Чтобы не уснуть, я сидел на широком подоконнике. Окно было распахнуто. Городок, утомленный дневным зноем и дневными событиями, спал под тихое журчание неторопливой степной Самарки. Где-то совсем по-деревенски тоскливо лаяла страдающая бессонницей собака.
И так же, как в деревне, из степи тянуло попеременно то теплом, то прохладой и пахло полынью, конным двором, свежим сеном. Как в деревне. Тишина. Хоть бы скорее пришел этот неугомонный Шорох. Если он не скоро придет, то я усну, свалюсь с подоконника, и хорошо, если в комнату. Ведь все-таки второй этаж.
На станции свистнул паровоз и часто задышал паром. А я сижу на шпалах, которые вздрагивают подо мной, потому что паровоз несется прямо на меня. Я заметался в ужасе и проснулся.
Дверь была открыта, и в номер входил товарищ Шорох. Это был, конечно, он. Я узнал бы его даже в темноте по одной только его походке, от которой на люстре тоненько и взволнованно затренькали сохранившиеся стекляшки.
— Здор'oво, — сказал он хрипловатым тенорком и, оглядывая номер, двинулся ко мне. — Пышно живешь…

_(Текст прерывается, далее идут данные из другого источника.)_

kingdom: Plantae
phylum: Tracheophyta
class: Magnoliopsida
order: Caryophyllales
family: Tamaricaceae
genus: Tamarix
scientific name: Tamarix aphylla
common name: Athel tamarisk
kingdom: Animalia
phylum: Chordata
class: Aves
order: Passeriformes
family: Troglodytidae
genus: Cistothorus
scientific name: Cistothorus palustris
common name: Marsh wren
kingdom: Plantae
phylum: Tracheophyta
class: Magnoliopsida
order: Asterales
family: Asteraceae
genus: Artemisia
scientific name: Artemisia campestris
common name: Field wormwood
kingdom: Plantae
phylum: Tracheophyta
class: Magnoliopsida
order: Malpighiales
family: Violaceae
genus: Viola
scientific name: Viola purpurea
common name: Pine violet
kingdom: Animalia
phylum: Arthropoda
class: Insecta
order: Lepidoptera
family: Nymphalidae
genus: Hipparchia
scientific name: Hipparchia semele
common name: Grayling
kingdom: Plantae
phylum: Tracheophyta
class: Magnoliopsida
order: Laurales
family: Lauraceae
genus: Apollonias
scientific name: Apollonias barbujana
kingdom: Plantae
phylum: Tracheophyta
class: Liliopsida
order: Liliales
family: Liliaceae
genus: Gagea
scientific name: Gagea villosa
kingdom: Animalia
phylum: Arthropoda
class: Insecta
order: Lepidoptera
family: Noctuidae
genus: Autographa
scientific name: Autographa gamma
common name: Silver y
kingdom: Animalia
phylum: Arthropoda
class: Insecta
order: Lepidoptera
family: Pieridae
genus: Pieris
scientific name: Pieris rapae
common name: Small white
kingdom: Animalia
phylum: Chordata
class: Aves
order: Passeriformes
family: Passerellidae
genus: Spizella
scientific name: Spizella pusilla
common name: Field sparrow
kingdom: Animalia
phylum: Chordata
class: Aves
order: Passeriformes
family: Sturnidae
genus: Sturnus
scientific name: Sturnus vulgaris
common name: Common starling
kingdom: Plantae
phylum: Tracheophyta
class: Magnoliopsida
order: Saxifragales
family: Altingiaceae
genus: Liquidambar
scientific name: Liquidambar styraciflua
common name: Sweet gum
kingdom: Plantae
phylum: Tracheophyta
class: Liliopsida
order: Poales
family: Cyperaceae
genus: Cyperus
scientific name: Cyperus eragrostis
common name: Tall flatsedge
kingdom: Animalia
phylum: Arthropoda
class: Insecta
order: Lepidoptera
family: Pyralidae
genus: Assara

Да, он оказался именно таким, каким я и представлял его себе: большой, широкий, как Тарас Бульба. Моя ладонь утонула в его огромной толстой и очень мягкой ручище. Но меня сразу удивило, что, несмотря на свою громоздкость, он двигался упруго и быстро, наверное, оттого, что был очень силен и молод. Вот это первое впечатление беспокойной подвижности, сокрушающей силы и молодости как-то сразу привлекало к нему.
— Я вас ждал, — торопливо проговорил я, — потому что не знал, где вы захотите спать.
— Где я буду спать? — требовательно спросил он, поворачиваясь к двери.
На пороге, прижав руки к животу, топтался облезлый коридорный. Он втянул голову в плечи, будто опасаясь, что сейчас его ударят, и рассудительно ответил:
— Спят обычно в постели. Вот кроватка… если, конечно, ваша воля.
— Ага. — Шорох засмеялся. — Хозяина, значит, под зад коленкой, а меня в его кровать?
Я поспешно сказал:
— Я там не сплю. И вам нельзя, заедят.
— Они там не спят, — подтвердил коридорный.
— Ладно. — Шорох отмахнулся от него, как от мухи. — Иди. Сами разберемся.
Коридорный исчез. Шорох проговорил:
— Кусок ракла, развели паразитов. А ты где спишь? На столе? Тогда я на кровати ляжу.
— Зажрут.
— Надо уметь спать.
И он показал мне, как надо спать. Только лег, положил голову на подушку и сразу же заснул. Я развернул на столе свою постель, выключил лампочку и лег. Засыпал я под его могучее глубокое дыхание. Богатырский сон. Проснулся я, как всегда, от привычного стенания: «Шорох!.. Шорох!» Я поежился под одеялом, а из алькова все доносилось могучее дыхание.